WHAT TO DO: Within the entries below, how many lines carry the word "order"? State the number and stop.

========================================

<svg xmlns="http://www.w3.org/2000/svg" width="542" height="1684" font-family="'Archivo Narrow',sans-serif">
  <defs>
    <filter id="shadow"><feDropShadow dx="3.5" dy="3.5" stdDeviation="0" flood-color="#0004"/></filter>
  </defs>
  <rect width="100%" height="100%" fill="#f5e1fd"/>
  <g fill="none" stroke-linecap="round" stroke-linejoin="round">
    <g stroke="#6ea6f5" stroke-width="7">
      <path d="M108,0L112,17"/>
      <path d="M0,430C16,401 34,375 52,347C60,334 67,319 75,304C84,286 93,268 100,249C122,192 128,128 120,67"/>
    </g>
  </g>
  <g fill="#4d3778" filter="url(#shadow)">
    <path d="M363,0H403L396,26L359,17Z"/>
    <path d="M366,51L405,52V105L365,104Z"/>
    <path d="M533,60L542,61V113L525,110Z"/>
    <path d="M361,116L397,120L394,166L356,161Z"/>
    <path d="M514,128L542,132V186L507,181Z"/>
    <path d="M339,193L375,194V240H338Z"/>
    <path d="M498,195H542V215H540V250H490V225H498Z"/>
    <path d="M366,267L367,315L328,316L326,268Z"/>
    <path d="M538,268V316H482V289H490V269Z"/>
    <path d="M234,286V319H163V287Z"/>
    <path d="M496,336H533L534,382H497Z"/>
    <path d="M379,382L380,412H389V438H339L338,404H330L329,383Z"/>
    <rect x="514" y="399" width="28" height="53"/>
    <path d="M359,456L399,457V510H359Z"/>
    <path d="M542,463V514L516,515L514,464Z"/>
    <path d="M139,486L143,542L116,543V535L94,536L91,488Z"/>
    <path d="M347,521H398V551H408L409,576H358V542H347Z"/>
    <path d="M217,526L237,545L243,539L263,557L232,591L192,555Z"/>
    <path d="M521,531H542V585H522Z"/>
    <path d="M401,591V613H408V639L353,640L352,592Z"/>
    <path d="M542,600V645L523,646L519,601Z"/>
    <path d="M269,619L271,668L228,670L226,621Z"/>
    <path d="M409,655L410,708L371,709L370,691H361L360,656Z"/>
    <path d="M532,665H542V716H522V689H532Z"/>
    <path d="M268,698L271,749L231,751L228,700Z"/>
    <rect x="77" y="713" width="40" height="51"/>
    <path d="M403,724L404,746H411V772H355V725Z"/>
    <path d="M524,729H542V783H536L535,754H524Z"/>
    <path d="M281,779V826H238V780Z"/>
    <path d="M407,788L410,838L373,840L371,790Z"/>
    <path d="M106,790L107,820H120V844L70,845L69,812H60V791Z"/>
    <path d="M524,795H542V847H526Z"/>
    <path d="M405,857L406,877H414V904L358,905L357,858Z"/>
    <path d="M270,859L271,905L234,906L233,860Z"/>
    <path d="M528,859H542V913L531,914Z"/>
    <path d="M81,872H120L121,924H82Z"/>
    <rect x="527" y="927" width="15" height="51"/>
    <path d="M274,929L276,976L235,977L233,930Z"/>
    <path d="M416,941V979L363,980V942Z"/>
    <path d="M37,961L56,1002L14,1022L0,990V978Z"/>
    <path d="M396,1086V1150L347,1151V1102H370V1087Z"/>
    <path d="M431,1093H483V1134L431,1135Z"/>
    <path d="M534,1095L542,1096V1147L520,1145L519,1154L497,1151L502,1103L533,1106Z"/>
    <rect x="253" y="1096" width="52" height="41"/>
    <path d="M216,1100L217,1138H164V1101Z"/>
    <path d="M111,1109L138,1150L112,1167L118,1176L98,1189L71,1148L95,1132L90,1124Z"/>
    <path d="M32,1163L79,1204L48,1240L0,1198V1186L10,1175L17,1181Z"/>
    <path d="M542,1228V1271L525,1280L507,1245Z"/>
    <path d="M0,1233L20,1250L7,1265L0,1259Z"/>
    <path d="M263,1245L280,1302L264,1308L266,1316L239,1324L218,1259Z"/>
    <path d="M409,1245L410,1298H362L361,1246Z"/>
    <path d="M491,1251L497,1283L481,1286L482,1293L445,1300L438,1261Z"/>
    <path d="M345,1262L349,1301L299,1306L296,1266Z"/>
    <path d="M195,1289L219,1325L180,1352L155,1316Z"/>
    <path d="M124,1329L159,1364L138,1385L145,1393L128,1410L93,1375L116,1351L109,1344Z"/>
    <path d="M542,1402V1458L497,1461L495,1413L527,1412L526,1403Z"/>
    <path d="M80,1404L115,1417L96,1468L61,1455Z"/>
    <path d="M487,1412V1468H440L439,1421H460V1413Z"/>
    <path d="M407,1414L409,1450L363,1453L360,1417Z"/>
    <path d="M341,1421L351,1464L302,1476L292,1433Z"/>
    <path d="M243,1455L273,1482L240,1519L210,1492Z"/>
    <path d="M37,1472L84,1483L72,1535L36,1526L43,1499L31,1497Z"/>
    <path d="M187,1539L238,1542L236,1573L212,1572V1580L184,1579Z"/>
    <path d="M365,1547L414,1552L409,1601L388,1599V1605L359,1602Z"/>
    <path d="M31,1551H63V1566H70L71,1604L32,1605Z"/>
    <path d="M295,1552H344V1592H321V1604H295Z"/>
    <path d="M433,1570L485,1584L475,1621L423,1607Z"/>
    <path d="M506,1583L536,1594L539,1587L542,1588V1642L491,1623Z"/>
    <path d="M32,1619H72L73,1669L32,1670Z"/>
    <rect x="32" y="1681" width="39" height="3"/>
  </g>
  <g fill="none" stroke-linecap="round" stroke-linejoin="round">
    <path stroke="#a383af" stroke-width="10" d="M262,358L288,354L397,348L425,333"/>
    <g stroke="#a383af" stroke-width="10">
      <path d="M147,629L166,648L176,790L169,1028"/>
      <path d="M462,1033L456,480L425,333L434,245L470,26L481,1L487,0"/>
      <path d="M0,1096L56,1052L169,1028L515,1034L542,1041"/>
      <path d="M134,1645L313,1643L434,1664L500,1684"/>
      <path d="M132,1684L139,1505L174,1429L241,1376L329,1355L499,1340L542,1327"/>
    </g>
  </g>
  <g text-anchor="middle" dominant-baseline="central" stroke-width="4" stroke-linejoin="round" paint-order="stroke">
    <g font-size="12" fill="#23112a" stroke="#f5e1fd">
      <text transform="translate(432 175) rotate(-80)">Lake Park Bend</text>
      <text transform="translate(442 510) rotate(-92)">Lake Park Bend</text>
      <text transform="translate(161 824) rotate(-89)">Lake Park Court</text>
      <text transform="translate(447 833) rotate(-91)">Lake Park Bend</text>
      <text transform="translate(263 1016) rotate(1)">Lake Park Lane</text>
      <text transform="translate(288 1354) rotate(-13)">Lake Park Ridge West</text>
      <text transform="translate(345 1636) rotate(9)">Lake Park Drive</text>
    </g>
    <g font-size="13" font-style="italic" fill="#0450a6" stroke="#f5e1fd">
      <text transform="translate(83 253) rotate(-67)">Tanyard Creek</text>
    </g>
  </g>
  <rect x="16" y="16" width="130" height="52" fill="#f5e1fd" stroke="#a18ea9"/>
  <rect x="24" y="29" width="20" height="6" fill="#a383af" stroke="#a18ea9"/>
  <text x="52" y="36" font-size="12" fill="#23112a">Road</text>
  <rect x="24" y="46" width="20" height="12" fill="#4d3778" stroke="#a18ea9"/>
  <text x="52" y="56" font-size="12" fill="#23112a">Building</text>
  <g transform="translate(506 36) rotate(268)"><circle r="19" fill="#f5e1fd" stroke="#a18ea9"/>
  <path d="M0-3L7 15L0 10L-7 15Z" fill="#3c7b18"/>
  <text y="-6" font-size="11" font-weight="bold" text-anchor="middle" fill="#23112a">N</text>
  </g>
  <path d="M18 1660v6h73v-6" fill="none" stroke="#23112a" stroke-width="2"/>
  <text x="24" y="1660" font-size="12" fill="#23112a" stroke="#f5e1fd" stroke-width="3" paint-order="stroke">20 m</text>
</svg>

========================================

RESPONSE BOX: 2